**YOUR OBJECTIVE:**
Turn the text lines in the rows below into a JSON list of strings, one string per line, with blank lines skipped. Leave the pictures out.

**Saved entries:**
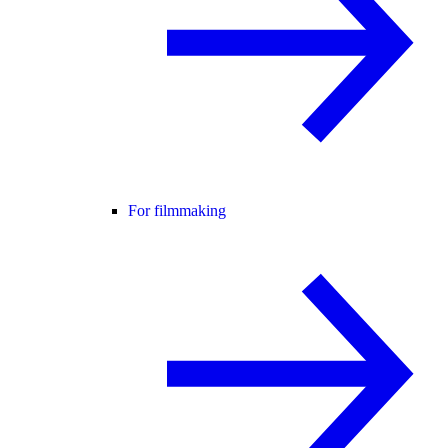
For filmmaking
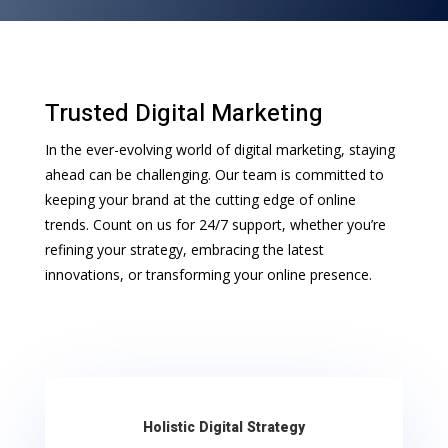
Trusted Digital Marketing
In the ever-evolving world of digital marketing, staying
ahead can be challenging. Our team is committed to
keeping your brand at the cutting edge of online
trends. Count on us for 24/7 support, whether you’re
refining your strategy, embracing the latest
innovations, or transforming your online presence.
Holistic Digital Strategy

**SOLVED PROBLEM:**
[
  "For filmmaking",
  "Trusted Digital Marketing",
  "In the ever-evolving world of digital marketing, staying",
  "ahead can be challenging. Our team is committed to",
  "keeping your brand at the cutting edge of online",
  "trends. Count on us for 24/7 support, whether you’re",
  "refining your strategy, embracing the latest",
  "innovations, or transforming your online presence.",
  "Holistic Digital Strategy"
]